Los pobres en el centro, ellos que son los primeros en sufrir si no se cuida la casa común de la humanidad. He aquí entonces la encíclica "Laudato si", texto poderoso sobre la tutela del ambiente y por un nuevo modelo de desarrollo, que suscitó críticas y adhesiones, y desencadenó un debate a escala mundial a nivel institucional, político y de base, un texto que habló de inmediato a muchos, de todas o ninguna religión.

Y luego los pobres y el Jubileo, convocado sobre la misericordia, tema conciliar y atributo del Dios de las religiones del Libro, el primer Año Santo lanzado por un Papa jesuita, y por eso que vivir no sólo desde el punto de vista de la devoción, sino también de la movilización y la renovación de las conciencias y la inteligencia.
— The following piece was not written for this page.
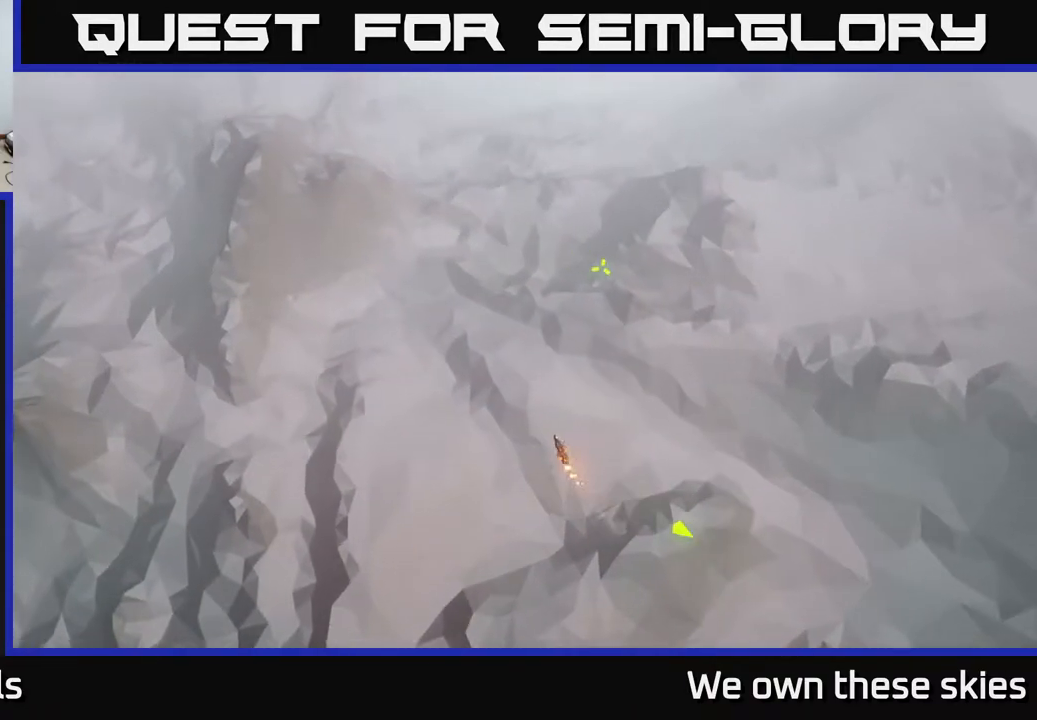
{"buttons": [], "left_stick": "center", "events": [[50, "left_stick", "center"]]}
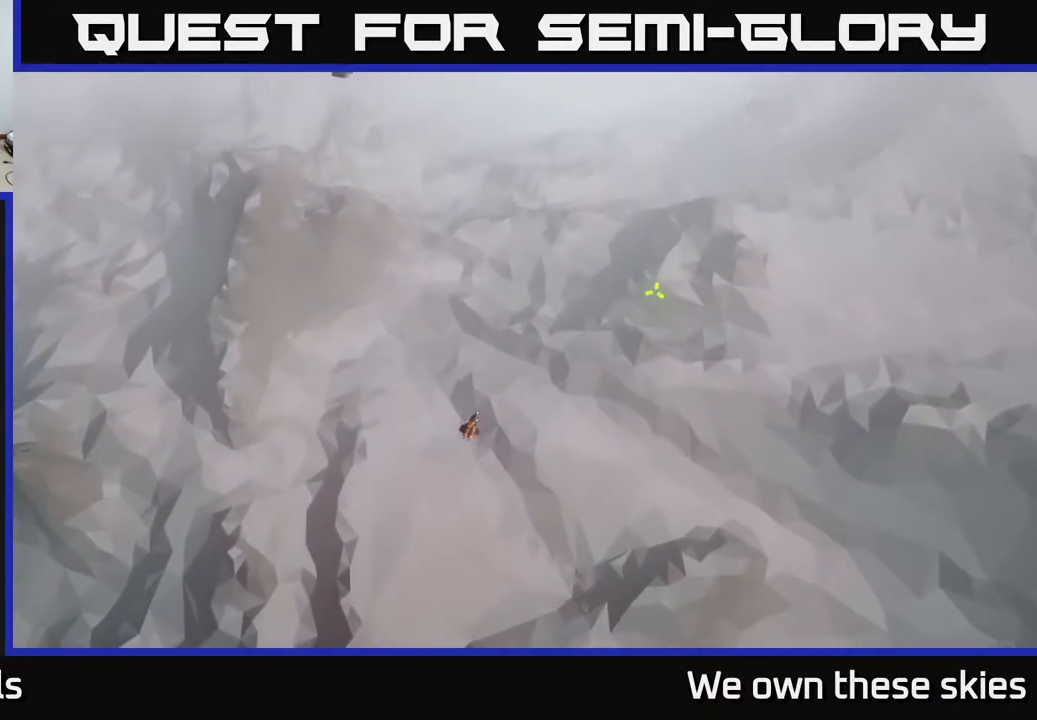
{"buttons": [], "left_stick": "center", "events": [[133, "left_stick", "down-right"], [400, "left_stick", "center"]]}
Junto a los pobres, intentando un balance del año transcurrido, habría que colocar el Sínodo y la reforma de la Iglesia, y luego los cristianos actores (¿unidos?) del soft-power de las religiones por la pacificación mundial.

La reforma, dice quien cuenta la sucesión de las sesiones del C9 -que llegaron a la decimotercera, con el examen minucioso de los dicasterios, de su estructura y las personas que los guían- avanza lentamente y corre el riesgo de ser derrotada por la burocracia.

Pero si se piensa en los números con que pasaron en el documento conclusivo de 2015 los puntos más controvertidos del Sínodo sobre la familia, si se mira todo el itinerario sinodal, se diría que la reforma no va lento en absoluto, que el Papa latinoamericano está dirigiendo con decisión a la Iglesia a abrir sus propias puertas y ponerse en camino, con todos sus componentes.

Reforma no sólo de estructuras sino de modo de ser Iglesia, recorrido abierto que mira a la historia, capta sus desafíos, gobierna sus conflictos y no se fosiliza en lo dado, lo cierto, lo adquirido.

Tras la atención de Benedicto XVI por la colegialidad y las soluciones que intentó, casi en puntas de pie, para revigorizar el sínodo de los obispos, la Iglesia en camino de Bergoglio parece una reforma cierta, un cambio radical de perspectiva en el sentido del caminar juntos de pastores y pueblo, que tiene una fuerte valencia ecuménica y que si tiene tiempo de consolidarse también en las estructuras podría resultar irreversible.

No sólo las burocracias -como siempre enemigas de las revoluciones, y también de los que en las casas y las parroquias temen perder certezas e identidad- frenan este proceso, que no presume de tener verdades prefabricadas en el bolsillo sino que abre la fe de los particulares y de las comunidades al discernimiento de la fuerza del Espíritu.

Y el Papa jesuita tiene una marcha más en discernir el camino, no queriendo ocupar espacios, sino gobernar procesos.

El 15 de noviembre, de visita en la Iglesia luterana de Roma, el papa Francisco respondió con la sapiencia del corazón, y con corazón de pastor, a una señora felizmente casada con un católico que explicaba su sufrimiento por no poder tomar la comunión con su marido.

El 22 de junio en Turín fue el primer Papa en un templo valdense. Y el 12 de febrero el abrazo en Cuba con Kirill, precedido por el anuncio de querer participar el próximo octubre en Suecia en las celebraciones por los 500 años de la Reforma protestante.

Hay indudablemente en este momento del pontificado una aceleración del recorrido ecuménico y, como ocurre también en el diálogo interreligioso, las Iglesias cristianas reconocen al papa Francisco una capacidad de unir fuerzas, esfuerzos, pasión y voluntad, por el bien común, de los pueblos y no sólo de los creyentes.

Con el papa Francisco parece que el soft-power de las religiones está hallando el modo de influir en la historia de los pueblos, persiguiendo objetivos posibles y construyendo esperanzas no utópicas.

De la paz no podrá sino venir algo bueno y se podrían descabezar las armas de quienes usan a dios para acciones de terrorismo o para desencadenar guerras.